08.02.08 - CDC revised estimate for annual HIV incidence demands a heightened national response
ANNOUNCEMENT OF 56,300 NEW INFECTIONS IN 2006 REVEALS THE INADEQUACY OF CURRENT INTERVENTIONS AND NEED FOR A NATIONAL AIDS STRATEGY
Mexico City, August 2nd, 2008 – The U.S. Centers for Disease Control and Prevention (CDC) today released its long-delayed revised estimate of annual new HIV infections in the
United States. Data distributed at the International AIDS Conference, which begins today, reveals 56,300 new infections in 2006, a 40% increase over the previous estimate of 40,000. The San Francisco AIDS Foundation noted that the new figure highlights the inadequacy of current HIV prevention strategies while not necessarily revealing a surge in the AIDS epidemic.
Because the new figure resulted from improved HIV surveillance and estimation methods—described in detail in the current edition of the Journal of the American Medical Association, released simultaneously with the CDC announcement—it cannot be compared to previous estimates. Only subsequent years’ estimates derived using the same methods will reveal any trends in the rate of HIV infection nationally.
Nonetheless, the figure does indicate that more people are at risk of and becoming infected with HIV than suspected, adding to the record number of 1.2 million Americans already living with the disease. This suggests that the U.S. has not adequately employed the most effective HIV prevention interventions available.
Federal HIV/AIDS funding has remained flat since 2001, despite inflation and the increasing number of Americans living with HIV.
“The Federal response to HIV prevention has unnecessarily endangered tens of thousands of Americans,” said Mark Cloutier, CEO of the San Francisco AIDS Foundation. “With this new, alarming estimate of HIV incidence, it would be public health malpractice not to act immediately to drive new infections down. There is no excuse to further delay refining and expanding evidence-based HIV/AIDS treatment and prevention programs.”

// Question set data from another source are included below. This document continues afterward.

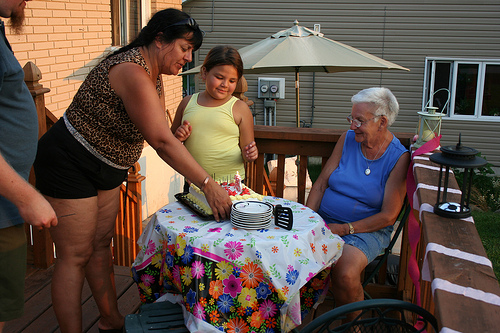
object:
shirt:
[181, 92, 244, 186]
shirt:
[61, 49, 160, 170]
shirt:
[317, 130, 411, 235]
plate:
[230, 196, 272, 228]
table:
[153, 194, 326, 270]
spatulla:
[271, 203, 295, 231]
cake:
[185, 180, 262, 215]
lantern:
[429, 135, 486, 221]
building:
[183, 0, 499, 165]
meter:
[256, 78, 285, 108]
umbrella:
[177, 20, 410, 75]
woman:
[34, 9, 232, 332]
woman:
[304, 86, 411, 333]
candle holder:
[431, 134, 488, 219]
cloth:
[131, 193, 345, 331]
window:
[421, 56, 498, 121]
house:
[2, 0, 182, 129]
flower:
[223, 240, 242, 260]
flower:
[241, 262, 264, 288]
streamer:
[408, 135, 446, 331]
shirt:
[0, 22, 40, 229]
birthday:
[213, 172, 244, 195]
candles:
[214, 175, 248, 193]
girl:
[170, 45, 259, 195]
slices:
[246, 192, 263, 206]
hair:
[351, 88, 402, 124]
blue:
[316, 128, 410, 237]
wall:
[0, 0, 184, 143]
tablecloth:
[130, 194, 345, 332]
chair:
[285, 296, 441, 333]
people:
[1, 1, 410, 331]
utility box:
[257, 77, 286, 126]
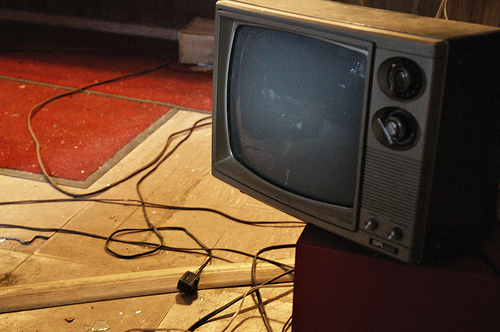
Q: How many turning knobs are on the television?
A: Four.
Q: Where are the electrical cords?
A: On the floor.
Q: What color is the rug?
A: Red with a brown border.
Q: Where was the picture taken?
A: Inside of a room.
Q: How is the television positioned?
A: Towards the edge.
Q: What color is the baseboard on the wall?
A: White.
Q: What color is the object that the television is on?
A: Maroon.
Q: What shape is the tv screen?
A: A square.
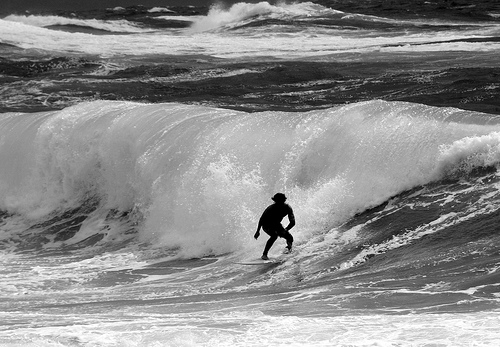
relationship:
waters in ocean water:
[2, 99, 492, 261] [3, 3, 495, 345]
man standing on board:
[254, 192, 296, 260] [228, 252, 284, 271]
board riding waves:
[228, 252, 284, 271] [15, 6, 445, 277]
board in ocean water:
[233, 248, 293, 265] [3, 3, 495, 345]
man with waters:
[254, 192, 296, 260] [2, 99, 492, 261]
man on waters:
[254, 192, 296, 260] [2, 99, 492, 261]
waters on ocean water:
[2, 99, 492, 261] [3, 3, 495, 345]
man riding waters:
[254, 192, 296, 260] [2, 99, 492, 261]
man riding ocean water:
[254, 192, 296, 260] [3, 3, 495, 345]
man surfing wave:
[243, 192, 303, 279] [325, 93, 470, 238]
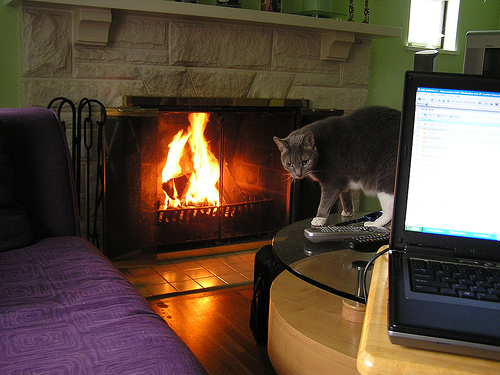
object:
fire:
[161, 112, 223, 205]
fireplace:
[123, 98, 294, 246]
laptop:
[387, 69, 499, 362]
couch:
[0, 108, 210, 374]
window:
[407, 0, 447, 48]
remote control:
[303, 224, 382, 238]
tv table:
[356, 240, 498, 373]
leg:
[373, 190, 396, 225]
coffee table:
[270, 208, 391, 306]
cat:
[273, 104, 399, 226]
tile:
[144, 282, 177, 299]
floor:
[118, 248, 279, 374]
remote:
[344, 233, 389, 249]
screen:
[401, 86, 499, 241]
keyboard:
[407, 257, 499, 302]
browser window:
[403, 88, 500, 241]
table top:
[272, 215, 392, 302]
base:
[268, 249, 373, 373]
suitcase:
[250, 242, 288, 349]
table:
[268, 213, 378, 374]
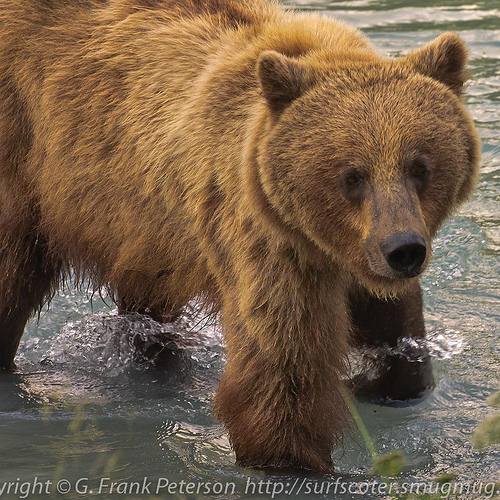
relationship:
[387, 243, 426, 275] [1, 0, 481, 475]
nose of bear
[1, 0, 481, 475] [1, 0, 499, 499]
bear in water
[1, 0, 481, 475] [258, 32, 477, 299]
bear has head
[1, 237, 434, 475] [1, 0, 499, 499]
legs in water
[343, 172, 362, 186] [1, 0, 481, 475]
eye of bear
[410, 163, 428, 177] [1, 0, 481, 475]
eye of bear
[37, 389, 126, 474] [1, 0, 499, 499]
grass under water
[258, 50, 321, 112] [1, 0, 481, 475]
ear of bear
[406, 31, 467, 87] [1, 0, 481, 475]
ear of bear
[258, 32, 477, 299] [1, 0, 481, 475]
head of bear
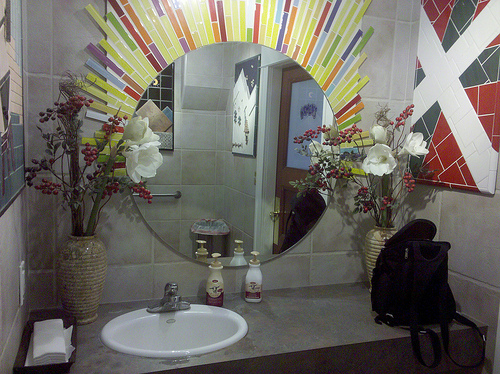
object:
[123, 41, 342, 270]
mirror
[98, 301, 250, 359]
sink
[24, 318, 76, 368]
paper towels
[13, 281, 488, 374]
counter top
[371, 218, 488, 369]
bag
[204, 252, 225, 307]
soap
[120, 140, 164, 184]
flower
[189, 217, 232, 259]
trash can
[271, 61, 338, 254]
door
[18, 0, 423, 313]
wall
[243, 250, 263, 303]
soap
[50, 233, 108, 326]
vase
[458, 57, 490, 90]
tile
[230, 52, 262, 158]
wall decoration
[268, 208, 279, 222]
door handle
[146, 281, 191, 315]
faucet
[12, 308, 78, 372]
rack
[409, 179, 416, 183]
cherry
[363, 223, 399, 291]
vase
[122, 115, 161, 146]
flower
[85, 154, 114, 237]
stem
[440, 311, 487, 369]
strap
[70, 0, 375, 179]
decoration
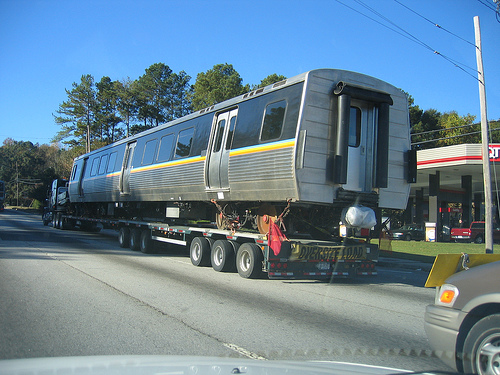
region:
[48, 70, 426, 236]
train car on a flatbed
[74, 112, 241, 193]
doors on the side of the train car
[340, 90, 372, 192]
door on back of train car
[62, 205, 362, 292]
flatbed train car is loaded on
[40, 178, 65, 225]
cab of the flatbed truck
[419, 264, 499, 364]
car behind the flatbed truck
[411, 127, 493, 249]
gas station beside the road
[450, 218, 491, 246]
red truck at the gas station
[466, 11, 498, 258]
utility pole at gas station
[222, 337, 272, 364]
white line painted on the street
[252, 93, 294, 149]
Small window on a train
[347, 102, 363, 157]
Small window on a train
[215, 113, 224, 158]
Small window on a train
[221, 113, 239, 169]
Small window on a train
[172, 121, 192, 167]
Small window on a train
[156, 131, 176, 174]
Small window on a train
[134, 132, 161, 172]
Small window on a train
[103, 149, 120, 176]
Small window on a train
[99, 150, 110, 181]
Small window on a train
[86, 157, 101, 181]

“We also must acknowledge that some communities are bearing the brunt of this epidemic, especially African Americans, gay men and the poor,” Cloutier said. “The bottom line is we need a comprehensive National AIDS Strategy with targets, measurable outcomes, a timeline for action, increased funding, and a focus on those most at risk in order to have a meaningful effect on the U.S. epidemic.”
The recently-passed President's Emergency Plan for AIDS Relief (PEPFAR) commits $48 billion for global HIV, tuberculosis and malaria programs. Signed into law last Wednesday, PEPFAR requires every beneficiary country to have a national AIDS plan, something the United States still lacks.
“We cannot accept 56,300 new infections every year in this great nation. We can reduce and eventually end them,” said Cloutier. “In fact, we must.”
The San Francisco AIDS Foundation provides leadership to prevent new HIV infections. Linking community experience with science, the Foundation develops ground-breaking prevention programs and bold policy initiatives to promote health and create sustainable progress against HIV. Established in 1982, the Foundation refuses to accept that HIV transmission is inevitable.